EXERCISE INSTRUCTIONS:
Copy everything from "Imagine a leg" down to "the upper limb." in the prosthesis article, word for word.

SOURCE PASSAGE:
A giant step forward for prostheses

Is it possible to turn a prosthesis into a sensitive limb, capable of making its wearer feel contact with the environment? This is the crazy challenge taken up by a consortium of European researchers, whose results have been published in the journal Nature Medicine. At the heart of this innovation is the selective neural stimulation technology developed by Camin, a team from Montpellier.

Imagine a leg prosthesis capable of restoring the sensation of contact to its wearer. Rediscover the warmth of sand in summer, the softness of damp earth or the roughness of a discarded carpet, even though the receptors generating these sensations have been removed with the amputated limb. It's sometimes only a short step from science fiction to reality, and science has just taken this step by successfully implanting the first sensory feedback neuroprostheses on a lower limb, having already succeeded in doing so on the upper limb.

EPIONE is the name of this project led by a European consortium of Italian, Swiss, German and French researchers, each of whom has contributed the best of their expertise. "The Germans, for example, work on electrodes, while we specialize in selective neural stimulation. You have to see this prosthesis as a complete chain linking sensors to a stimulator, which in turn is linked to electrodes", explains David Andreu, researcher at the Montpellier Laboratory of Computer Science, Robotics and Microelectronics (Lirmm) and member of the Camin team.

A complete chain

At the base of this chain are the sensors installed on the prosthesis, whose role is to collect information on the external environment via their 36 points of contact. Is the ground harder, smoother or warmer? The information is then received by the stimulator implanted in the patient's body. This stimulator, designed by the Montpellier team, is the keystone in the operation of this revolutionary prosthesis. It must both translate the information from the sensors into electrical signals and use the latter to stimulate, via the four electrodes implanted in the nerve, the area corresponding to the desired sensation. "This is the heart of our know-how: our stimulator knows how to generate this by precisely stimulating a zone".

Stored data:
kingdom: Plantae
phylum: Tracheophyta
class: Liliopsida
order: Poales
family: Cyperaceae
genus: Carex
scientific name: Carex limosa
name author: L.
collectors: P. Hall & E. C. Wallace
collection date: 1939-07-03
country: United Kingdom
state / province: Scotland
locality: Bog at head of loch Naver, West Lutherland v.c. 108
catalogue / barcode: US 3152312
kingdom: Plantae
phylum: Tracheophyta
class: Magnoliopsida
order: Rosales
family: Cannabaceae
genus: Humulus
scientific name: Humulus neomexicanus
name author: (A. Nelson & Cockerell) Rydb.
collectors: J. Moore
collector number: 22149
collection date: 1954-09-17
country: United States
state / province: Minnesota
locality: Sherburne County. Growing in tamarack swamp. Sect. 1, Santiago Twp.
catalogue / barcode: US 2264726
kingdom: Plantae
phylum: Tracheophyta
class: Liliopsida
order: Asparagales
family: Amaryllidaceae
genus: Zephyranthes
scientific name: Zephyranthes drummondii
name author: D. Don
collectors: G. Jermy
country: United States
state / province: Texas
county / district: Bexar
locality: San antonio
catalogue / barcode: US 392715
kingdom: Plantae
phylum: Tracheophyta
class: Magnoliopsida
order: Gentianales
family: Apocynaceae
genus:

PROBLEM SOLUTION:
Imagine a leg prosthesis capable of restoring the sensation of contact to its wearer. Rediscover the warmth of sand in summer, the softness of damp earth or the roughness of a discarded carpet, even though the receptors generating these sensations have been removed with the amputated limb. It's sometimes only a short step from science fiction to reality, and science has just taken this step by successfully implanting the first sensory feedback neuroprostheses on a lower limb, having already succeeded in doing so on the upper limb.